3/15/05 -- A coalition of 13 states announced plans at a National Summit on High Schools to require more rigorous courses and higher graduation standards. The summit, held in Washington, D.C., Feb. 26-27, was sponsored by the National Governors Association (NGA) and Achieve Inc., an education reform organization formed by governors and top corporate executives.
Dominating the summit were reports that high schools are not adequately preparing students for college or the work force and that one-third of students do not graduate on time.
The coalition of 13 states pledged to make their core high school classes and tests more rigorous and to align their standards for graduation with the expectations of employers and institutions of higher education. The governors from these states also said they would strengthen accountability by publishing more data on dropout and graduation rates.
The participating states are Arkansas, Georgia, Indiana, Kentucky, Louisiana, Massachusetts, Michigan, New Jersey, Ohio, Oregon, Pennsylvania, Rhode Island, and Texas. Together, these states serve about 35 percent of the nation’s public school high school students, according to Achieve.
The effort will be based on the American Diploma Project, an initiative launched by Achieve last year to ensure all high school students are prepared for college-level work.
The states will set their own standards and graduation requirements, but have agreed to broad policies, such as requiring students to take a test to determine their readiness for college or work.

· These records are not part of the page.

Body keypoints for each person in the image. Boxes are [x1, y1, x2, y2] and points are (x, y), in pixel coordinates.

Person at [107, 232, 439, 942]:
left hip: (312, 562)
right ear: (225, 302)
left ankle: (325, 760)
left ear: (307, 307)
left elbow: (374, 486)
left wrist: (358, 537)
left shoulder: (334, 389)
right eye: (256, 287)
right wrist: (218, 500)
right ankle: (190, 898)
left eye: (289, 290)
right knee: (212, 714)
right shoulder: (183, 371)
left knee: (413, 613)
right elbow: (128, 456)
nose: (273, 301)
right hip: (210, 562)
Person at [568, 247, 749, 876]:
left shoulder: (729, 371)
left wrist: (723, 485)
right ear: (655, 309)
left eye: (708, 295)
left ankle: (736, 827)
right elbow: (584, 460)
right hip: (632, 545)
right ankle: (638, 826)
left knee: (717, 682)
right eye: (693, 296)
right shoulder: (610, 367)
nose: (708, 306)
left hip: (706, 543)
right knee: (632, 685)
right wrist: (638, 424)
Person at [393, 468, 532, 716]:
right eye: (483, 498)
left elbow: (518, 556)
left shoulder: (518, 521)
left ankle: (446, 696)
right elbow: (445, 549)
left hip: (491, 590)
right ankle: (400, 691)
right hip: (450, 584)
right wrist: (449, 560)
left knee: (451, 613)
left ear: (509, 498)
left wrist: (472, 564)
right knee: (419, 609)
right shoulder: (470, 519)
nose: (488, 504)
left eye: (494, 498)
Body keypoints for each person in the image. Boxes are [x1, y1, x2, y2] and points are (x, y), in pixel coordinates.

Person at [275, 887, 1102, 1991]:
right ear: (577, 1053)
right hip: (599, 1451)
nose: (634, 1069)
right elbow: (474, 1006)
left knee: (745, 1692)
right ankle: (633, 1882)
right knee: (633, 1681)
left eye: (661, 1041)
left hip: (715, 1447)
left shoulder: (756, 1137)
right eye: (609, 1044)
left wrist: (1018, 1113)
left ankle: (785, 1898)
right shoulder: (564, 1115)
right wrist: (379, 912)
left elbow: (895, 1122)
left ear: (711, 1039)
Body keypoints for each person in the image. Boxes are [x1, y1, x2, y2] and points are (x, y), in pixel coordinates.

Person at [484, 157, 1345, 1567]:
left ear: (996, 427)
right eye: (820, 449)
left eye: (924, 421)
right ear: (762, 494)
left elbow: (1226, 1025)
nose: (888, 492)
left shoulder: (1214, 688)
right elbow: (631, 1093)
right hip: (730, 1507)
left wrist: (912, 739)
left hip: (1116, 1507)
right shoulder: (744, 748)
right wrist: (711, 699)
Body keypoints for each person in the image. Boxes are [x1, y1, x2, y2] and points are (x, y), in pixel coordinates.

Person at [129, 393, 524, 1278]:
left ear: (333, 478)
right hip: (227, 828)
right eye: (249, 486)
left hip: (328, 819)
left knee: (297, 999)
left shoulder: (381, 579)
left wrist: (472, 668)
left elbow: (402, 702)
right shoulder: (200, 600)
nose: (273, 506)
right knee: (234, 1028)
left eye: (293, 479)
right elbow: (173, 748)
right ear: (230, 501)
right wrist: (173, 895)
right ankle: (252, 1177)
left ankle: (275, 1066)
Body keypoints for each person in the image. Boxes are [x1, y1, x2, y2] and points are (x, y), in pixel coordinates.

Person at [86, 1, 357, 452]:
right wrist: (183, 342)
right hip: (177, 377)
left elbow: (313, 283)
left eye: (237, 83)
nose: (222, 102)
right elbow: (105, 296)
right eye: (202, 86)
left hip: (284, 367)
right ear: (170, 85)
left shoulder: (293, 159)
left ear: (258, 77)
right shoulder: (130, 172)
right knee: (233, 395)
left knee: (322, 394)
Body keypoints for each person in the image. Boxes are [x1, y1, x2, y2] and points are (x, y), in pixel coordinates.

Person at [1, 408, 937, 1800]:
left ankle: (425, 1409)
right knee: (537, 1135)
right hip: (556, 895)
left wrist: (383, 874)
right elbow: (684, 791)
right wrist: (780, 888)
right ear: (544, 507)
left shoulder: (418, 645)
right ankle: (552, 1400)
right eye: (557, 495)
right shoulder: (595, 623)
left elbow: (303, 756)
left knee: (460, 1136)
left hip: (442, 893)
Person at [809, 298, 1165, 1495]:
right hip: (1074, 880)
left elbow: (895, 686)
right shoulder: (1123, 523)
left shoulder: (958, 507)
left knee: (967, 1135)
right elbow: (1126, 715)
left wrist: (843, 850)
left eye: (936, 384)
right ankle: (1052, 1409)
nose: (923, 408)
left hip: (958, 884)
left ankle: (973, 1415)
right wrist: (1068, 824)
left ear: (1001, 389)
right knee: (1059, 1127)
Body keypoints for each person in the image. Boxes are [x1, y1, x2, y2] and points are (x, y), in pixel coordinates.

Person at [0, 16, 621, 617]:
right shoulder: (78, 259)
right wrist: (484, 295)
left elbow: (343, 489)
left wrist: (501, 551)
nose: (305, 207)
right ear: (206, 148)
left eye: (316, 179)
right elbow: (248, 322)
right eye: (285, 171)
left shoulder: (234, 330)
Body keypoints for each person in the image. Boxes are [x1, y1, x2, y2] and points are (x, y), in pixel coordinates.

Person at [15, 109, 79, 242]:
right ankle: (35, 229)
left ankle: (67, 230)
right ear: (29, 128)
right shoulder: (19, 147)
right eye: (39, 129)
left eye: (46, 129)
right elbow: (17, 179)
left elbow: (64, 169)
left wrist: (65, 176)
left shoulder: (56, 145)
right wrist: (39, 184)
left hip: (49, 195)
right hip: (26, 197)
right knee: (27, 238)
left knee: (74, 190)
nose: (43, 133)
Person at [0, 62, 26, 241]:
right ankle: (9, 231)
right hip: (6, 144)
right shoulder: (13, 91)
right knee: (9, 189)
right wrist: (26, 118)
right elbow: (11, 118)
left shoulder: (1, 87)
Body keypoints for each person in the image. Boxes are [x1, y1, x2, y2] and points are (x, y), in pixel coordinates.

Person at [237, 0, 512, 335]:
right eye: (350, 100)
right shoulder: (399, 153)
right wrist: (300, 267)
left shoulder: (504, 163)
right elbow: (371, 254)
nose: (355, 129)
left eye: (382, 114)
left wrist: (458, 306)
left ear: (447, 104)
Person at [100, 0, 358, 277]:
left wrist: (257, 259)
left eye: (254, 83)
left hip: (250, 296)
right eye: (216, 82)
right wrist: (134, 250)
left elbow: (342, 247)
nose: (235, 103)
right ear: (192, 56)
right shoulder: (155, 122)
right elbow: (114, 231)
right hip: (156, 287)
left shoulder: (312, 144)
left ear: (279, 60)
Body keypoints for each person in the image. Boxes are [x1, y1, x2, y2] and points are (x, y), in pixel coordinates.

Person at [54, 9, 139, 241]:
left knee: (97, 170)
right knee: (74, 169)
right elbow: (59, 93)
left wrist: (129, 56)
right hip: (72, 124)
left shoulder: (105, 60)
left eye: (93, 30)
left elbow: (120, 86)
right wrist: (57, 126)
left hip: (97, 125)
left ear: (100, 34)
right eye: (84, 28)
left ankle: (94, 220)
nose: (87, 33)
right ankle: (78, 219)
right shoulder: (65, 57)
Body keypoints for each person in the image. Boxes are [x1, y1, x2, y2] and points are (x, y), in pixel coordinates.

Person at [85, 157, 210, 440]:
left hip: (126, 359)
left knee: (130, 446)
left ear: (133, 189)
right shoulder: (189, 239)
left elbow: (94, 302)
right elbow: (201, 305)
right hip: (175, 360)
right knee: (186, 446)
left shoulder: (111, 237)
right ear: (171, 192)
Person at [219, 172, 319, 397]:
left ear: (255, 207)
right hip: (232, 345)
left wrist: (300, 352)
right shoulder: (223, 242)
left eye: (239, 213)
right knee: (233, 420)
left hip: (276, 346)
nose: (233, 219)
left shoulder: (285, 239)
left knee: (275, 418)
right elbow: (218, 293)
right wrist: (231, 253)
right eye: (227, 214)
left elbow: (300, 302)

“For the first time, a group of states will reshape an institution that has far outlasted its usefulness,” says Ohio Gov. Bob Taft (R), co-chair of Achieve.
The governors’ support for more accountability and more testing doesn’t necessarily mean they support President Bush’s proposal to expand NCLB, however. The President wants to require two additional years of testing in high schools.
NGA Chair Mark Warner, the Democratic governor of Virginia, says while governors favor higher standards for high schools, they do not support the “rigidity” of NCLB with its “bureaucratic oversight from Washington.”
During the summit, the NGA and six foundations announced a $42 million initiative to support high school reform efforts carried out in the states. The Gates Foundation, Michael & Susan Dell Foundation, Carnegie Corporation of New York, Wallace Foundation, Prudential Foundation, and the State Farm Foundation pledged a total of $23 million for the initiative. The rest will come from state grant recipients.
The initiative calls for the NGA Center for Best Practices to manage and award competitive grants to states for the development and implementation of policy strategies to improve graduation and college-readiness rates.
In his keynote speech at the summit, Microsoft Chair Bill Gates called America’s high schools “obsolete.”
“By obsolete,” he says, “I mean that our high schools -- even when they’re working exactly as designed -- cannot teach our kids what they need to know today.”
Gates told the governors, “When I compare our high schools to what I see when I’m traveling abroad, I am terrified for our work force of tomorrow.”